The story of Henrietta Lacks has gradually become well known. Adam Curtis made a documentary about her for the BBC in 1998 called The Way of All Flesh. Shortly afterwards, Rebecca Skloot began writing about the life of Lacks, culminating in her 2010 book The Immortal Life of Henrietta Lacks. Lacks died of cervical cancer, but before she did cells from a tumour were used as the basis for an important cell line known as HeLa. Her story, indirectly, led to Meredith Wadman discovering the story of another important cell line known as WI-38. That story forms the core of her book The Vaccine Race, a book that is fascinating, well-written, and important.

Cell lines are extremely important to modern research and are particularly important in the development of modern vaccines. After Edward Jenner began vaccinating people for smallpox by using the cowpox virus in the late 18th century, vaccines were developed using animal cells for more than a hundred and fifty years. Rhesus monkey cells were used to prepare early polio vaccines, causing millions of children to be exposed to a virus that was known to cause cancer.

A better way to produce vaccines relied heavily on the work of Philadelphia doctor Leonard Hayflick. Hayflick made a critical realization that normal human cells will not divide indefinitely, as Lacks’ malignant cells would, but would divide between 40 and 60 times when cultured from a fetus before dying. Today this is known as “Hayflick’s Limit” and the reason for the limit is that the protective endings of cells (called telomeres) become a little shorter with each replication. Before Hayflick’s discovery, most scientists believed that the death of cells in cultures was caused by their own shortcomings in properly culturing the cells.

Hayflick also began using cells cultured from aborted fetuses to produce the key cell line of WI-38. Although the cells would not divide forever, they could be frozen to prolong their life. Free from the potential viruses found in animals, WI-38 allowed for the creation of the rubella vaccine in the late 1960s. Like the Zika virus, Rubella is mildly harmful to most people but responsible for serious birth defects when pregnant women are infected. Today, WI-38 cells are used in the production of vaccines such as the MMR vaccine.

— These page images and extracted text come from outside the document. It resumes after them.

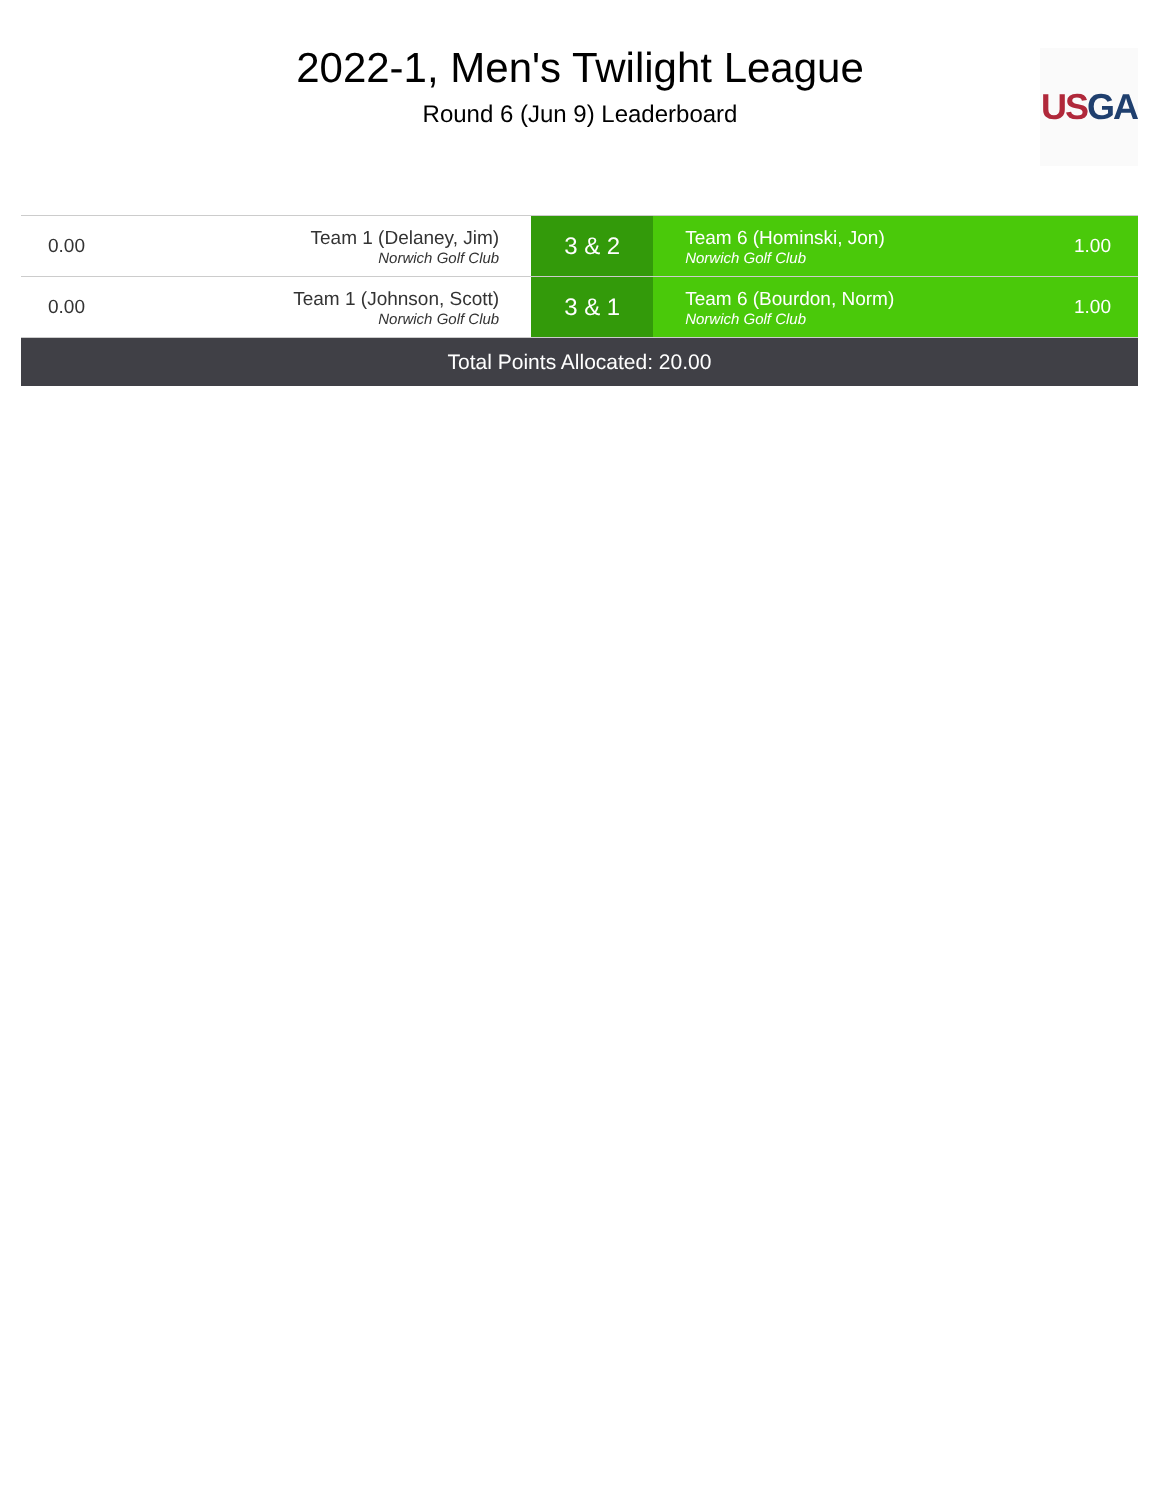2022-1, Men's Twilight League
Round 6 (Jun 9) Leaderboard
US GA
| 0.00 | Team 1 (Delaney, Jim) Norwich Golf Club | 3 & 2 | Team 6 (Hominski, Jon) Norwich Golf Club | 1.00 |
| 0.00 | Team 1 (Johnson, Scott) Norwich Golf Club | 3 & 1 | Team 6 (Bourdon, Norm) Norwich Golf Club | 1.00 |
| Total Points Allocated: 20.00 | | | | |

Wadman’s book delves deeply into legal ethics as well. It describes how the rubella vaccine was originally tested at an orphanage without the consent of the people exposed to the virus as well as the legal battle over who owned the rights to WI-38.

Conclusion

Vaccines are one of the great accomplishments of the human mind. Their current politicization is unfortunate and dangerous. Wadman’s book is a great reminder that science is both valuable and imperfect, but rather than arguing about settled matters points the way to an appropriate discussion concerning how to prepare what we know works in a responsible way as well as illuminating the reality that medicine can advance while simultaneously being ethical. The book is written well enough that it can be hard to believe that it is Wadman’s first, but she is an experienced writer from publications such as Science and clearly knows how to make scientific and medical subjects extremely fascinating. The Vaccine Race scores high on practically every metric that matters for a non-fiction book: it’s interesting, topical, accurate, and enlightening.